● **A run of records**
--- START ---
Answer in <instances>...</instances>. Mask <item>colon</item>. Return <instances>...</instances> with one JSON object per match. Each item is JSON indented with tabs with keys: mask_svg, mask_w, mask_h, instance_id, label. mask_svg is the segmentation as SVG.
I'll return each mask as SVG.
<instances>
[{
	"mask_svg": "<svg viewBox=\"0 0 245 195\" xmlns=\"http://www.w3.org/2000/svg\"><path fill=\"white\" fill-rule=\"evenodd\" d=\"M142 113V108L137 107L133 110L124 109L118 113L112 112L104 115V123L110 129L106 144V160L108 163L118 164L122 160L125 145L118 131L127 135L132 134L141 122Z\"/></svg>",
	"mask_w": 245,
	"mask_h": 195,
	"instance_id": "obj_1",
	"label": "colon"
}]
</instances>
--- END ---
● **Exercise goal**
Reproduce the whole listing above line for line, changing nothing.

● **Solution for this task**
Answer in <instances>...</instances>. Mask <item>colon</item>. Return <instances>...</instances> with one JSON object per match. Each item is JSON indented with tabs with keys: mask_svg, mask_w, mask_h, instance_id, label. mask_svg is the segmentation as SVG.
I'll return each mask as SVG.
<instances>
[{
	"mask_svg": "<svg viewBox=\"0 0 245 195\" xmlns=\"http://www.w3.org/2000/svg\"><path fill=\"white\" fill-rule=\"evenodd\" d=\"M142 113V108L137 107L133 110L124 109L118 113L112 112L104 115V123L110 129L106 144V160L108 163L118 164L122 160L125 145L118 131L127 135L132 134L141 122Z\"/></svg>",
	"mask_w": 245,
	"mask_h": 195,
	"instance_id": "obj_1",
	"label": "colon"
}]
</instances>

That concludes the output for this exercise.